Halo doesn’t excel at all of those qualities. Nauseating CG aliens dull the show's action; it’s a bad sign when the games’ live-action trailers from over a decade ago feel more visceral than the actual series. None of its ongoing plot threads seem to think beyond the heartstrings. The show’s many mysteries remain locked behind Abrams-esque mystery boxes, which feels like an obligation in the streaming era than a purposeful creative choice.
What does feel like a choice, and the one that will have the most consequence, is the unmasking of Master Chief. Played by Pablo Schreiber (The Wire, American Gods), Master Chief gets to be a real character with a real face. Schreiber is a compelling actor with watery eyes that communicate underlying thoughts and feelings and whose own deep voice adds a new dimension for Chief.

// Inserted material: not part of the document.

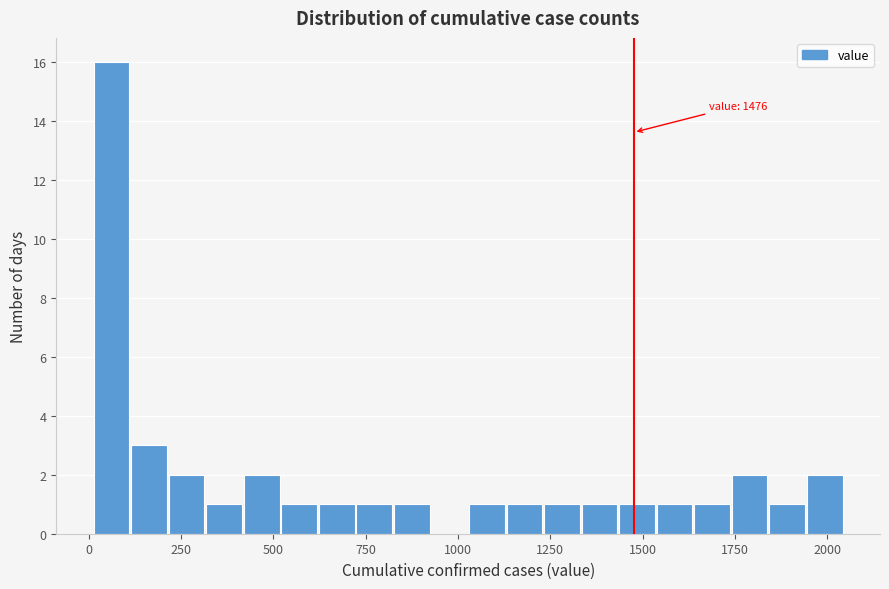

Read against the x-axis, roughly where is the centre of the tallest bar?

50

Of course, this will polarize fans. A legitimate argument can be made that Master Chief is interesting because he’s a nobody; we’re meant to see ourselves in his reflective visor. But can that story work for TV? Can that mystique last more than an episode? All I know is that Mandalorian couldn’t resist keeping Din Djarin behind his helmet for long.
Having seen only two episodes, it’s uncertain if the gamble the Halo producers make will pay off. Mandalorian mastered keeping its hero shrouded in mystery, and it probably wasn’t in Halo’s benefit to steal that play. But is Halo still Halo if it reveals Master Chief in full? It all depends on what kind of character Master Chief is actually meant to be.
Halo will begin streaming on March 24 on Paramount+.